Fig. 1. Edouard Vuillard, The Visit, mixed media on canvas, 1931, National Gallery of Art, Washington, DC.

Fig. 1. Edouard Vuillard, The Visit, mixed media on canvas, 1931,
National Gallery of Art, Washington, DC.

Although the subject of men wrestling has been common in art since ancient times, the representation of women wrestlers is rare. Wrestling matches between pairs of men and women were a form of court entertainment in seventeenth century Italy.
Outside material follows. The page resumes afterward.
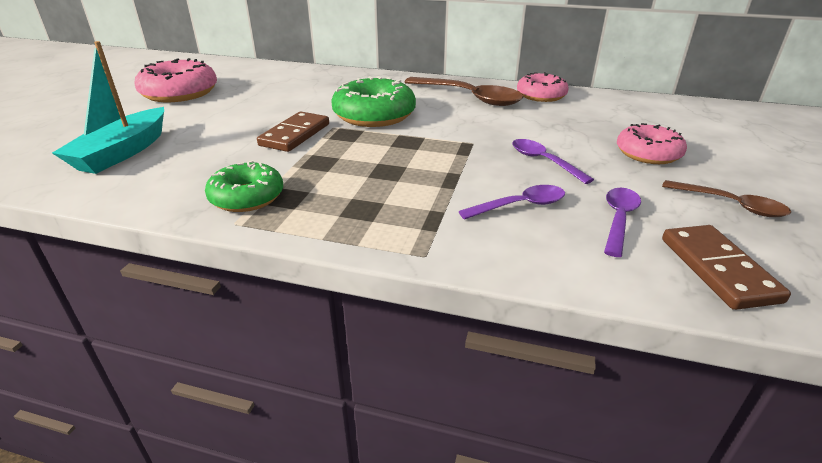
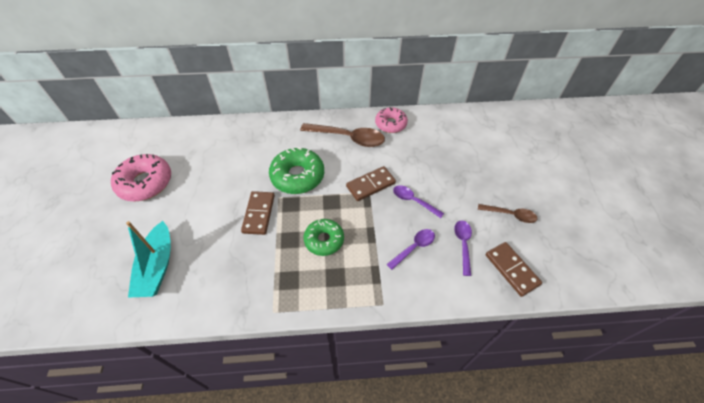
camera: 20 degrees left, 20 degrees up
green donut [205,160,283,212] -> green donut moved to [304,219,344,256]
pink donut [617,123,687,164] -> none
none -> brown domino [346,166,396,201]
Ferdinando Tacca (1619-1686), sculptor to Ferdinand II de’ Medici, Grand Duke of Tuscany, produced bronze groups of two women wrestling—both nude and scantily clad (figs. 2, 3)—which were sometimes paired with bronzes of two nude men wrestling.

Fig. 2. Attributed to Ferdinando Tacca, Two Women Wrestling, bronze, last quarter 17th century, The Metropolitan Museum of Art, New York, NY.
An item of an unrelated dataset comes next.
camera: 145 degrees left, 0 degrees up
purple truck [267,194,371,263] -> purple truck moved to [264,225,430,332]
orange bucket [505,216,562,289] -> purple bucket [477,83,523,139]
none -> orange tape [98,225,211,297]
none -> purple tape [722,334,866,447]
Fig. 2. Attributed to Ferdinando Tacca, Two Women Wrestling, bronze, last quarter 17th century, The Metropolitan Museum of Art, New York, NY.

Fig. 3. Attributed to Ferdinando Tacca, Two Women Wrestling, bronze, last quarter 17th century, The Walters Art Museum, Baltimore, MD.

Fig. 3. Attributed to Ferdinando Tacca, Two Women Wrestling, bronze, last quarter 17th century, The Walters Art Museum, Baltimore, MD.

Another seventeenth-century example, after a small ivory group attributed to the German sculptor Leonhard Kern (1588-1662), is known in several casts, such as those in the Metropolitan Museum, New York (fig. 4); the Wallace Collection, London; and the Nationalmuseum Stockholm.

Fig. 4. After a composition by Leonhard Kern, Nude Women Wrestling, bronze, mid-17th century, The Metropolitan Museum of Art, New York, NY.

Fig. 4. After a composition by Leonhard Kern, Nude Women Wrestling, bronze, mid-17th century, The Metropolitan Museum of Art, New York, NY.

The French painter Louis-Léopold Boilly (1761-1845) expressed an interest in fighting women in works such as his watercolor Les femmes se battent (fig. 5) of 1823, in which two fully-dressed, working class women are shown in intense hand-to-hand combat. Boilly’s women are quite different in conception from the classicizing nudes of Maillol, Tacca, and Kern, however. Their contemporary garb and comical grimaces lend the work an air of caricature and are reminiscent of the bawdy genre scenes popular in seventeenth century Dutch painting.

Fig. 5. Louis-Léopold Boilly, Les femmes se battent, pen, gray and brown wash, and watercolor, 1823, ex-coll. David and Constance Yates.

Fig. 5. Louis-Léopold Boilly, Les femmes se battent, pen, gray and brown wash, and watercolor, 1823, ex-coll. David and Constance Yates.

Our example of Les Lutteuses, although cast, is reworked by hand in the women’s hands, feet, arms, and upper bodies. Although titled Les Lutteuses by Maillol, the two women display an elegant balleticism in their locked embrace, while the figures, themselves, echo the forms of archaic Greek sculpture in their simplicity of form. The patina of our sculpture is highly nuanced, accentuating the forms of each body.

Although Vollard had the idea of casting this group for Maillol, few examples are known today, including those in the collections of the National Gallery of Art, Washington, DC, and the Rijksmuseum Kröller-Müller, Otterlo, both terracotta, and a bronze example, formerly in the collection of the Prince of Liechtenstein, Vaduz, which sold at Sotheby’s London, in 2011.